● What to work on
Reproduce only the lines of the listing starting with the line containing "Livestream with the PAAC: I Get Around" and going on through the line containing "develop and grow our business, and also", switching "Remember Me" to "Stay Signed In" and leaving everything else unchanged.

● Materials provided

[Start of Attachment]

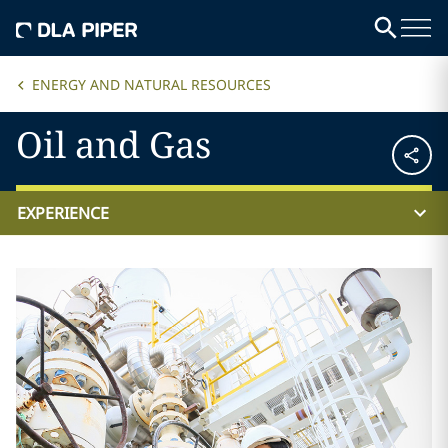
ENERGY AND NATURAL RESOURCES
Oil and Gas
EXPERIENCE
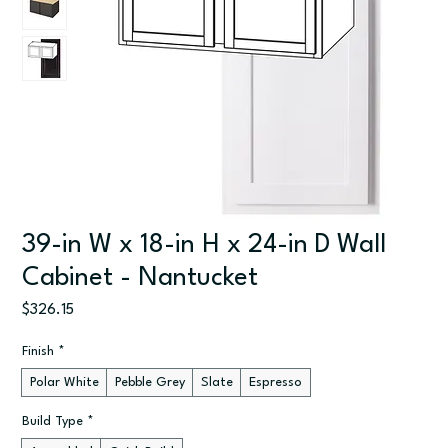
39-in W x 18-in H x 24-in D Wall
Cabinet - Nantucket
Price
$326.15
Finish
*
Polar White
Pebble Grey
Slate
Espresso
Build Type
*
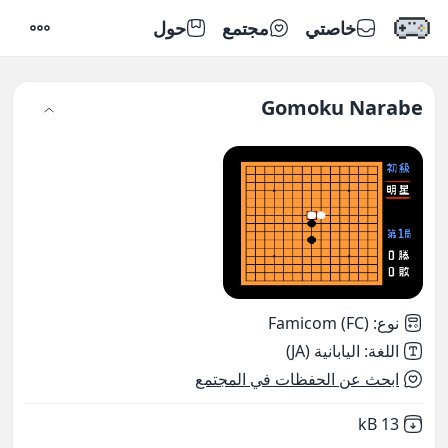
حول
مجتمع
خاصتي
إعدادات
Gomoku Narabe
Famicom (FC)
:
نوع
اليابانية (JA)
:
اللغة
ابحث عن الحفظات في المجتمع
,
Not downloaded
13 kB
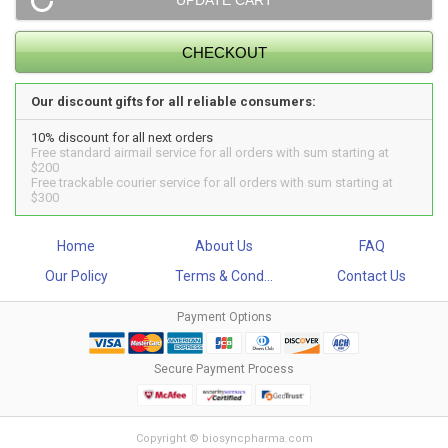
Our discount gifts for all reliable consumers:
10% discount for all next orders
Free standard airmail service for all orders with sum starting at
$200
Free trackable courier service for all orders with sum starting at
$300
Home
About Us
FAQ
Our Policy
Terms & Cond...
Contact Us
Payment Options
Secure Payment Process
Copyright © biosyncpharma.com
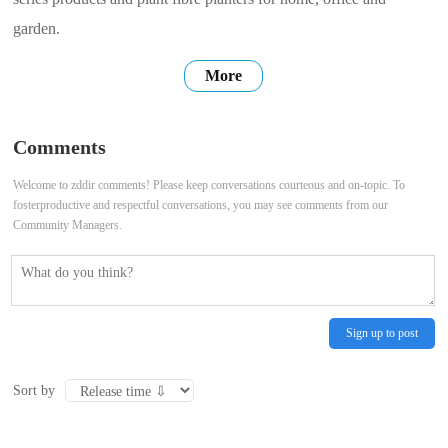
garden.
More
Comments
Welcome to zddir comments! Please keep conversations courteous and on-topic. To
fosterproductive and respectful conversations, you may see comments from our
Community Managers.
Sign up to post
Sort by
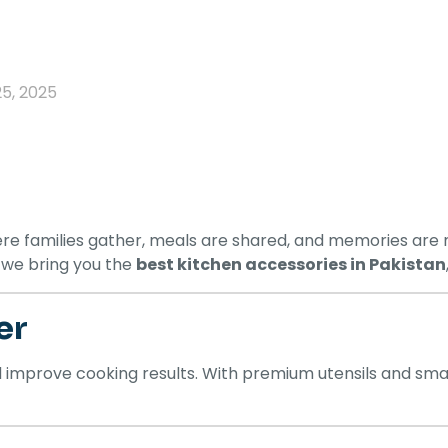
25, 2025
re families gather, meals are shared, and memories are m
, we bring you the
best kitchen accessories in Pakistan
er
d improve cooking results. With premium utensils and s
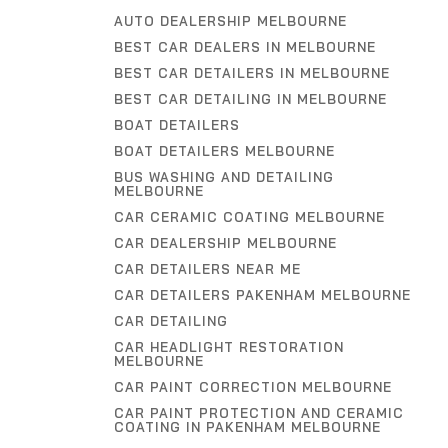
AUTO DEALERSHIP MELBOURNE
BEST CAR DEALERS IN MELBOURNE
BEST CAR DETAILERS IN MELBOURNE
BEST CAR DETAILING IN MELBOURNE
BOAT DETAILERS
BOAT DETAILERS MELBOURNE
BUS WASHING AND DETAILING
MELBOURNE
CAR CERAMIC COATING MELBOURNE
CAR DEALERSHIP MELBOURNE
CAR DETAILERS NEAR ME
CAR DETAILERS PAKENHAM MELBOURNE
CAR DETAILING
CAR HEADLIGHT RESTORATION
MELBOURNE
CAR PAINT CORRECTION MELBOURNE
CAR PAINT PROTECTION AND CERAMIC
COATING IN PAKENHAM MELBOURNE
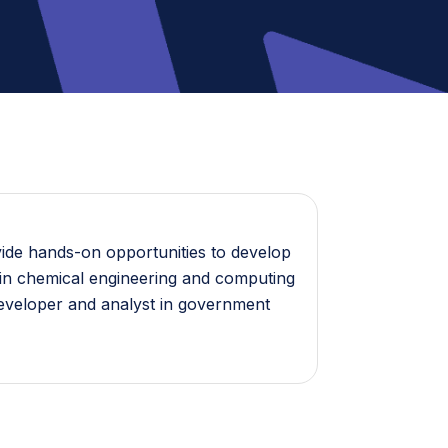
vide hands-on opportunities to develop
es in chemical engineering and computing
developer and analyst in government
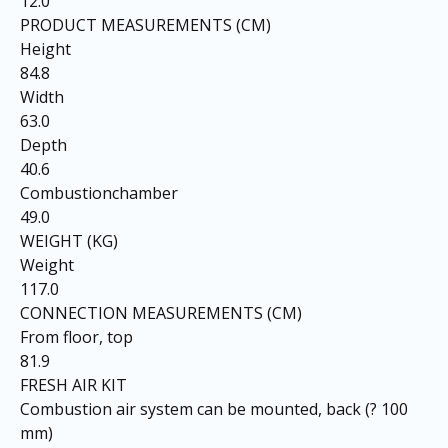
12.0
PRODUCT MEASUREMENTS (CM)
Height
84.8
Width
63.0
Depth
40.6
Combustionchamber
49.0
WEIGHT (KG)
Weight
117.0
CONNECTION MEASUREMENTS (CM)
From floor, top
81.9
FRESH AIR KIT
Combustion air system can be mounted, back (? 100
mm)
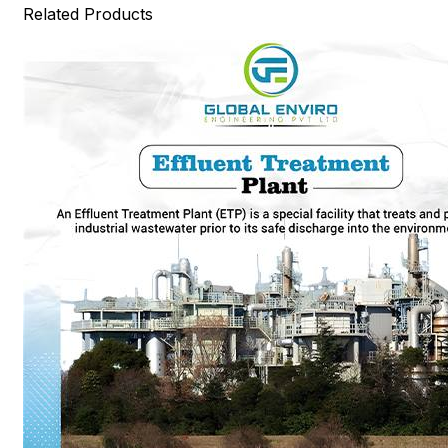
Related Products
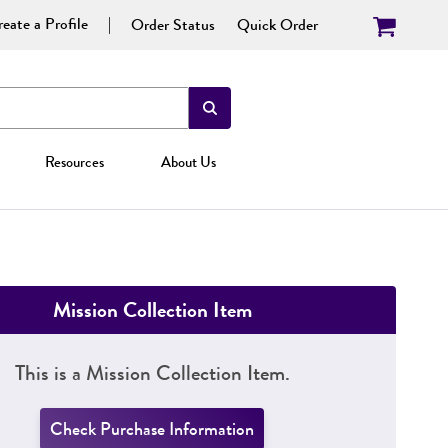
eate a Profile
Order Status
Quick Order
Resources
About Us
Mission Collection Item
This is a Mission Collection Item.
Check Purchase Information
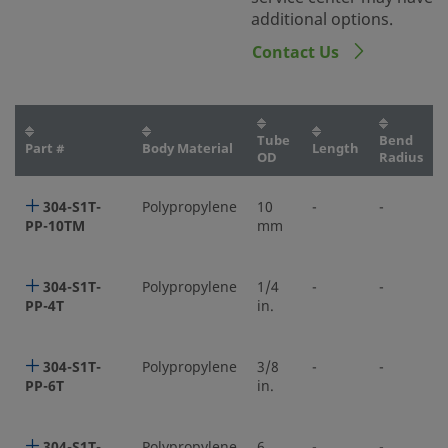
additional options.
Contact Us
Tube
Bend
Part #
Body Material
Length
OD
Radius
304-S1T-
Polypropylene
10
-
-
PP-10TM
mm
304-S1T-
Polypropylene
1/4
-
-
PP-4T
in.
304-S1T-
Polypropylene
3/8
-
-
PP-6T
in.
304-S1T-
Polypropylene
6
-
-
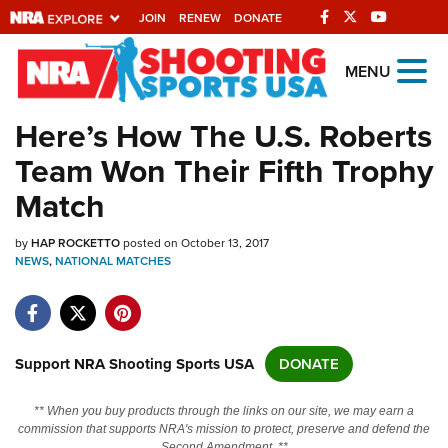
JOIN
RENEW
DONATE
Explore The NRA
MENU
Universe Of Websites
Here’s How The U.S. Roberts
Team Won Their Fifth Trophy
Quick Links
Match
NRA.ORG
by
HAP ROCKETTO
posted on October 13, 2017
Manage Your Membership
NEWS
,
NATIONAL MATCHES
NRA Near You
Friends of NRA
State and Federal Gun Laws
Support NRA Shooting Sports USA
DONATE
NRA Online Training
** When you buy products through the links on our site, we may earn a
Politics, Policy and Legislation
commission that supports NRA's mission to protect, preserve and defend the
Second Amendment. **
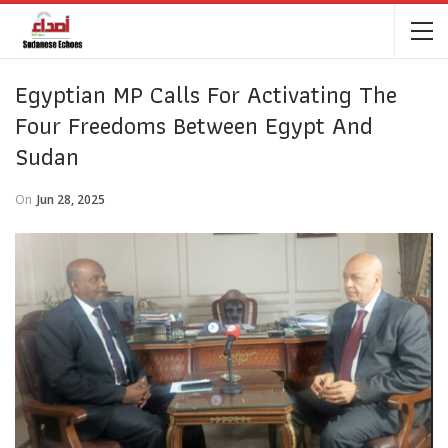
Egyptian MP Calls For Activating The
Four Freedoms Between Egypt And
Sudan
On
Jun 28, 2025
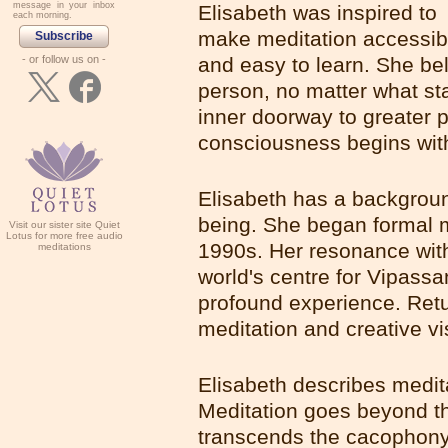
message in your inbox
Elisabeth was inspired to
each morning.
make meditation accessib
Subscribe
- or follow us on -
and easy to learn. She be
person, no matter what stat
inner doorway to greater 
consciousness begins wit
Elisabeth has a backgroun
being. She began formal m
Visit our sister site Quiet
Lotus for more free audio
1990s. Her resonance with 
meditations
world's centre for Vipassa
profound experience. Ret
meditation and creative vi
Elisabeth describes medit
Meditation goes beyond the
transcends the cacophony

[End of Attachment]
[Start of Attachment]

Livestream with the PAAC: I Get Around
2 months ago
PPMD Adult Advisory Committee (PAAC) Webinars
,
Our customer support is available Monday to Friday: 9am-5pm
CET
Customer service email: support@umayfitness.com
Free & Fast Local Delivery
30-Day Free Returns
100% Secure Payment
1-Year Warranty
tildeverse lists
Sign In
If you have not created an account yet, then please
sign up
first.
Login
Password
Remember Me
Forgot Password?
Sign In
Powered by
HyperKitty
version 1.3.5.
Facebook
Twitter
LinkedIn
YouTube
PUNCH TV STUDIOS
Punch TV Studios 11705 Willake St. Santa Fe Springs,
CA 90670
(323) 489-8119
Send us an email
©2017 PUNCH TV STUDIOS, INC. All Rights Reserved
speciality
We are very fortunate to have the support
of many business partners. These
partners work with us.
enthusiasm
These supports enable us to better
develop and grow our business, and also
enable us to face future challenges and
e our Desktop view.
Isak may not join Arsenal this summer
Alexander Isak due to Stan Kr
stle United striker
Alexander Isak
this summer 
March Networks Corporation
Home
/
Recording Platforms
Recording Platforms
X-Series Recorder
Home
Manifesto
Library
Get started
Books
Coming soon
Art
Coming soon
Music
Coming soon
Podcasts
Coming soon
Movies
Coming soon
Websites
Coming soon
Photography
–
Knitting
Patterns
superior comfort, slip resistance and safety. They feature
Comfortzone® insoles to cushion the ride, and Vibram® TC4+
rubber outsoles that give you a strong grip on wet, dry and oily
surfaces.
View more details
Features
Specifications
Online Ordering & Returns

[End of Attachment]

● Expected answer
Livestream with the PAAC: I Get Around
2 months ago
PPMD Adult Advisory Committee (PAAC) Webinars
,
Our customer support is available Monday to Friday: 9am-5pm
CET
Customer service email: support@umayfitness.com
Free & Fast Local Delivery
30-Day Free Returns
100% Secure Payment
1-Year Warranty
tildeverse lists
Sign In
If you have not created an account yet, then please
sign up
first.
Login
Password
Stay Signed In
Forgot Password?
Sign In
Powered by
HyperKitty
version 1.3.5.
Facebook
Twitter
LinkedIn
YouTube
PUNCH TV STUDIOS
Punch TV Studios 11705 Willake St. Santa Fe Springs,
CA 90670
(323) 489-8119
Send us an email
©2017 PUNCH TV STUDIOS, INC. All Rights Reserved
speciality
We are very fortunate to have the support
of many business partners. These
partners work with us.
enthusiasm
These supports enable us to better
develop and grow our business, and also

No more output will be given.